## EXTRACTED DATA

==*==

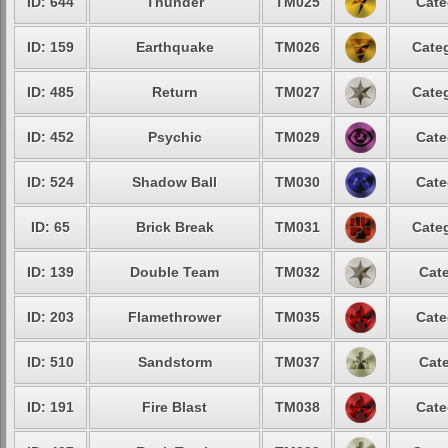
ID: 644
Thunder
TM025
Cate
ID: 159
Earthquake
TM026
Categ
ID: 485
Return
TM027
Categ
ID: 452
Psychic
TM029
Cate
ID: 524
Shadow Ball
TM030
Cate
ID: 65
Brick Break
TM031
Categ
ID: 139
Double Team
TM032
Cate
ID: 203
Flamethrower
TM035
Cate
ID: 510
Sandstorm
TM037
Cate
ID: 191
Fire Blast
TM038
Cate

==*==

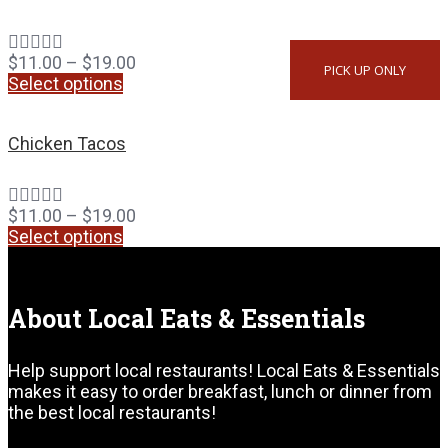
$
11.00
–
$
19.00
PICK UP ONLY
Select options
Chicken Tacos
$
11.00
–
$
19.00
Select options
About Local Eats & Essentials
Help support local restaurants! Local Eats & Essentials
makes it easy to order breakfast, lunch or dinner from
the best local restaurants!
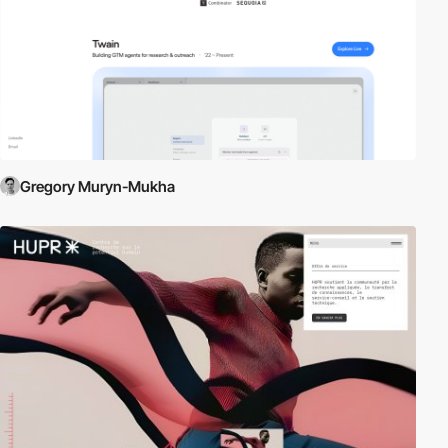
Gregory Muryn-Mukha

==*==

## WHAT THIS TASK INVOLVES
Find every line in the records that contains the word "Essentials", and copy each of those lines. Case counts.

## RESULT OF THE EXERCISE
About Local Eats & Essentials
Help support local restaurants! Local Eats & Essentials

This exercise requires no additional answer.